The man who knelt before Armstrong was in his forties, black, with light skin and large brown eyes. There was a zigzagging scar across the bridge of his nose. Although disoriented, the hoodlum still held on to the blade, which he swung back and forth in front of him, while he struggled to regain his senses.
Armstrong tore his gaze away from the guy’s face and ran. Knowing it would take too long to reach his car and unlock it, Armstrong headed for the elevator, the doors of which were sitting open. As he neared it, he saw why the elevator had failed to respond to his earlier summons.
There was a piece of wood, a board, keeping the doors from closing. Armstrong kicked the obstruction free, leapt on the elevator, then pounded on the button that would take him up to street level.
As the doors were closing shut, Armstrong spotted the killer in the raincoat running toward him. Although the man had to hold it with his hand, the mask was back in place.
The bloody knife was leading the charge, but the effort was too late. The elevator doors shut, locked, and the elevator ascended.
Armstrong was safe.
The man in the bloody raincoat hammered on the elevator doors in impotent rage. His name was Lionel McCall, and Lionel knew that Armstrong had gotten a good look at his face.
He considered rushing up the concrete ramp to beat Armstrong to the street, then follow the professor and kill him. But in his bloody outfit, Lionel knew he would only draw the attention of a cop.
Lionel McCall shed the rain gear carefully, then doused it with lighter fluid. He halted as he was about to set the evidence ablaze. He had spotted an envelope. It was one that had fallen from the briefcase of the witness in the blue suit.

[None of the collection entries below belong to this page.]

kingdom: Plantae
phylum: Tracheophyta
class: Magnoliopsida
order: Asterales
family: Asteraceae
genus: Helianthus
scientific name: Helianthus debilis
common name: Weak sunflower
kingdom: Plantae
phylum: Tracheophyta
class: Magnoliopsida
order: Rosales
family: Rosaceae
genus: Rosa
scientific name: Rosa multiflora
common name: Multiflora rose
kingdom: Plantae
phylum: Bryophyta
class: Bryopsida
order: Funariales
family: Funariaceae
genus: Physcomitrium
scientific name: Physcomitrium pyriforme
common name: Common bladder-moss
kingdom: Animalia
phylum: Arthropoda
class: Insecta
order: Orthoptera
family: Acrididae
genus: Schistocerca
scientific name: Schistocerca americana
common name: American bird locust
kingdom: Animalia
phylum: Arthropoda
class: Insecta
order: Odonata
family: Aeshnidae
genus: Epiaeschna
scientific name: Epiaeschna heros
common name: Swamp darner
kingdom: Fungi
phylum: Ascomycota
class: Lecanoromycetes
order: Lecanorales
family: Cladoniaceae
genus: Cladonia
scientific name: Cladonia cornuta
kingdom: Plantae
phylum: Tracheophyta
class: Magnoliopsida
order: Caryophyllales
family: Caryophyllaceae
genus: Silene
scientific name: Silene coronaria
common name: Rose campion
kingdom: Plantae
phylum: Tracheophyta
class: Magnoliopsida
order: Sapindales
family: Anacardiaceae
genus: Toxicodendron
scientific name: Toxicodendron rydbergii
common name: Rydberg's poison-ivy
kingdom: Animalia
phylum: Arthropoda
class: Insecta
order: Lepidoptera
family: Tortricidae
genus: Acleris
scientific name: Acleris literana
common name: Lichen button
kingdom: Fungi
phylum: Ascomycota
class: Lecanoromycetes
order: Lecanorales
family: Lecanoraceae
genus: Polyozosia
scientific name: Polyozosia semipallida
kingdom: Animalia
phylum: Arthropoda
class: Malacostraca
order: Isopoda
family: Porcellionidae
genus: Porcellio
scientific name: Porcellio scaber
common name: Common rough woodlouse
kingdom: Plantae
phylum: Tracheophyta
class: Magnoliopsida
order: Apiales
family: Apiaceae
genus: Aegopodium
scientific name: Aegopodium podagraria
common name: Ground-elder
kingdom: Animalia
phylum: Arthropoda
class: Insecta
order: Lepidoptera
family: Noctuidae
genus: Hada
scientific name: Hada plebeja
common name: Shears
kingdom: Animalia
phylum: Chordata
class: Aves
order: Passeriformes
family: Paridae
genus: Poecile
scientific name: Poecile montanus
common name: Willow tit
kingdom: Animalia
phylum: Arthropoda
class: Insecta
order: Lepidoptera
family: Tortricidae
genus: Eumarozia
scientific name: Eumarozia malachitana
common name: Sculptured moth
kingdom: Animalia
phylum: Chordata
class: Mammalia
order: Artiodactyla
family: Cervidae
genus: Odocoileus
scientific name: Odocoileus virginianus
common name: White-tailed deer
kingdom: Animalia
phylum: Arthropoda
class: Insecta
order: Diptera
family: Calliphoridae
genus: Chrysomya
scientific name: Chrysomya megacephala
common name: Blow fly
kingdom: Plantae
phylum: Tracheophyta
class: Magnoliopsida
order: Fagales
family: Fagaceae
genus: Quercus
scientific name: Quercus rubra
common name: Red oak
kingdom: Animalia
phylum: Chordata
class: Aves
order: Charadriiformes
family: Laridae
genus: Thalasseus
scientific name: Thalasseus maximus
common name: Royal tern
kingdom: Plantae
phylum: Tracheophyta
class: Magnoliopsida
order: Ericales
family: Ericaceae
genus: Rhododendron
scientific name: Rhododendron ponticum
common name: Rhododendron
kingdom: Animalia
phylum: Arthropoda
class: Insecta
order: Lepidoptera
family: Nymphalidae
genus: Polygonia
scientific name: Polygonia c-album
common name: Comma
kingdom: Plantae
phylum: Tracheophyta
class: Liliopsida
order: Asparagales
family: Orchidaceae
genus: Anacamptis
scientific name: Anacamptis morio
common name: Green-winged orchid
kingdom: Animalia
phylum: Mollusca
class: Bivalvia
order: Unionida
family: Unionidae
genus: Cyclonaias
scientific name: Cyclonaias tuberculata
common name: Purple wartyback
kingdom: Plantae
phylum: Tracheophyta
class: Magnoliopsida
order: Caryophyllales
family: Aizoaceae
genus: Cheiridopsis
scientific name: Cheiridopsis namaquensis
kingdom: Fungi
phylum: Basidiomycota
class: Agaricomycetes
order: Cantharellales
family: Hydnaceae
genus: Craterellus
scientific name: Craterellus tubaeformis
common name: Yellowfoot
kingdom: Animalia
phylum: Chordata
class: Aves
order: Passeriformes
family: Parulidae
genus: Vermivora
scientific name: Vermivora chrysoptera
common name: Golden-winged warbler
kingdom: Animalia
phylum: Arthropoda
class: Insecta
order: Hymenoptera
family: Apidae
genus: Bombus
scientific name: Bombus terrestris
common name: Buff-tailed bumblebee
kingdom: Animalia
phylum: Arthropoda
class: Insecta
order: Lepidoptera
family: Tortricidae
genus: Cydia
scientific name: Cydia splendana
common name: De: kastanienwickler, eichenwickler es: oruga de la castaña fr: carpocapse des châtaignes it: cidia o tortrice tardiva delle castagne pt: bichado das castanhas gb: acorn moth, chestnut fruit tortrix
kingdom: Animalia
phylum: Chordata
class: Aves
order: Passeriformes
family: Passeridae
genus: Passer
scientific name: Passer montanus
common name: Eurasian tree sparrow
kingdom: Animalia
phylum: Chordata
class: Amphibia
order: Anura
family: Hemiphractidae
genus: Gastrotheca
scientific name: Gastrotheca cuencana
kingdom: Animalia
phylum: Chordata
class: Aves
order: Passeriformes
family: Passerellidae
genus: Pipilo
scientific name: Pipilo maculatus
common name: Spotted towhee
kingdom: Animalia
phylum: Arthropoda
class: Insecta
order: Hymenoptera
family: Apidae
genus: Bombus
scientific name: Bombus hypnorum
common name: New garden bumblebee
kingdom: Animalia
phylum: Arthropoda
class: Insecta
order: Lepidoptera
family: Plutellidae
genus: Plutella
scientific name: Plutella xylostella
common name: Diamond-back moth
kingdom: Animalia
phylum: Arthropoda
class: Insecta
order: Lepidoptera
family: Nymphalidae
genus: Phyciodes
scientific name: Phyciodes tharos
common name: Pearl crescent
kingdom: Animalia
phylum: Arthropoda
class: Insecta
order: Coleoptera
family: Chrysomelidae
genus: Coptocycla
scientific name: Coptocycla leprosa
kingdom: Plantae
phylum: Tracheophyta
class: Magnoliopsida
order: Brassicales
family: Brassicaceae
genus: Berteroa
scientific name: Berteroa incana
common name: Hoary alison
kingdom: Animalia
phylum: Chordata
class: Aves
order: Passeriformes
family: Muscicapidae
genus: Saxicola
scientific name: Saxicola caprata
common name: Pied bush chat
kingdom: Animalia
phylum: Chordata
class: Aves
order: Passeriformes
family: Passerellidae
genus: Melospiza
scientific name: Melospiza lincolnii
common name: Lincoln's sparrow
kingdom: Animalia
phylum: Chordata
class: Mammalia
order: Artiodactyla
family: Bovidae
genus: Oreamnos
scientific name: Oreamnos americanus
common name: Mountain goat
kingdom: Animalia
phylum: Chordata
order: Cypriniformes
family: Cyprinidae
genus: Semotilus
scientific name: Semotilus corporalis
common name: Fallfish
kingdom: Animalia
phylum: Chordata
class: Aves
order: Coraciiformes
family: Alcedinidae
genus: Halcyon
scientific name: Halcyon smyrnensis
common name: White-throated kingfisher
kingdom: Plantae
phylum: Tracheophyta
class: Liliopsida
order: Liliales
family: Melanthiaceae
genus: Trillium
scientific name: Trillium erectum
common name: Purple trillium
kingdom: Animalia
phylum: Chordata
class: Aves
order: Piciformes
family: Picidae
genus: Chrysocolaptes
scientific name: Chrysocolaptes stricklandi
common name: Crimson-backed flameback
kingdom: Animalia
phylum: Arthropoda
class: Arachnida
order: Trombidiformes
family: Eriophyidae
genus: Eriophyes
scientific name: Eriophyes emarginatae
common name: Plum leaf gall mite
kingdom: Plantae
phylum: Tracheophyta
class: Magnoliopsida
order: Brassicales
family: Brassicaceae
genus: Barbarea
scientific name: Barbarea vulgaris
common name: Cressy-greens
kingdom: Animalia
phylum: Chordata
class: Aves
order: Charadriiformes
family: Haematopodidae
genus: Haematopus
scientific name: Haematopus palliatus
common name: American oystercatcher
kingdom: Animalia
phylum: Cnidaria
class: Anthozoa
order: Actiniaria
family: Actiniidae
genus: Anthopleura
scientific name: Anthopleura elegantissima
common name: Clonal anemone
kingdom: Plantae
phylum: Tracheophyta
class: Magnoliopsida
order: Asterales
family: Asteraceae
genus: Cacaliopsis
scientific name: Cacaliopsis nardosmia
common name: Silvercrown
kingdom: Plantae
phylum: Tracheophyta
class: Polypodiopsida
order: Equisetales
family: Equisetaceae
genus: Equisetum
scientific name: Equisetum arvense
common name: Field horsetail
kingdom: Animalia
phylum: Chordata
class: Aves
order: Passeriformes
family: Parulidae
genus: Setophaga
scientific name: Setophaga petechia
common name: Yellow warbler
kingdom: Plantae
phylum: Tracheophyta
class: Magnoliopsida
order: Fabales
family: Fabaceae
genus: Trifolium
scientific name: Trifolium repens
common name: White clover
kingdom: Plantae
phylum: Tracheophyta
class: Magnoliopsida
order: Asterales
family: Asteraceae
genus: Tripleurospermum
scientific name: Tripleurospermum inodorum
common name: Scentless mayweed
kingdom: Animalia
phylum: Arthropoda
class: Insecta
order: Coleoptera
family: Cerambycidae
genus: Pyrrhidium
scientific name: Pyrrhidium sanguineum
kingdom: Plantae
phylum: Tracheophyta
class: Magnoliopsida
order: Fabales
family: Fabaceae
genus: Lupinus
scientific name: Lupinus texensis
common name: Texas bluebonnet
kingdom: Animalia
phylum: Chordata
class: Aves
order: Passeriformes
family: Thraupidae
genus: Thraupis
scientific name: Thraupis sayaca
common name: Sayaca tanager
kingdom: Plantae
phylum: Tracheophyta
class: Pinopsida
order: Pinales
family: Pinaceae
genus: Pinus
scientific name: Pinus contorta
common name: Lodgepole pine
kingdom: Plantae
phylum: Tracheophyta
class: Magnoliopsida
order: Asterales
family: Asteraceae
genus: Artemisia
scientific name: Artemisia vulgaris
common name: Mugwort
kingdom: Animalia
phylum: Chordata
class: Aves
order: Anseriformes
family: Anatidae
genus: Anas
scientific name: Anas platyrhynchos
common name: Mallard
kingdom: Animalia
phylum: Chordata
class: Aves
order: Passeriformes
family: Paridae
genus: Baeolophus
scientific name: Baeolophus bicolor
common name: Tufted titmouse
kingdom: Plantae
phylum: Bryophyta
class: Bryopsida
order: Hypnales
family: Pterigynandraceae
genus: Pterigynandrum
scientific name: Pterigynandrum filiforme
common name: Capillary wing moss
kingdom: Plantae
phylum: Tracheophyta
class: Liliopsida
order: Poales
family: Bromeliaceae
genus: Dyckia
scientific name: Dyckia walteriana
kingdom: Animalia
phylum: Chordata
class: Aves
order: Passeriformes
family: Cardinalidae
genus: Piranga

When Lionel picked it up and read it, he grinned. It was a credit card bill addressed to Professor Whittier Washington Branson Armstrong, and it gave his home address.
Lionel set the bloody clothes and mask on fire, despite knowing the sprinklers in the building would extinguish the blaze. That was all right with Lionel, between the fire and water, any DNA evidence would be consumed, diluted, or washed away.
Before the building’s fire suppression system could activate and soak him, Lionel walked past his victim, a former prosecutor who kept an office in the building. After taking the stairs and exiting through a rear door, Lionel made a call.
His employer, who was also his brother, Daryl, answered on the third ring.
“Is it done?”
“Yeah, but there was a problem.”
“How bad?”
“Bad enough that I can’t say over the phone.”
“You’re using a burner phone, right?”
“Yeah, but you never know.”
“Shit. Are you still downtown?”
“Yeah.”
“Get to the Starbucks on Central Avenue, I’ll pick you up in the limo.”
“I’ll be there in five minutes.”
“I’ll be there in four. And Lionel, whatever went
wrong needs to be fixed.”
“It will be,” Lionel said, and smiled down at the envelope in his hand.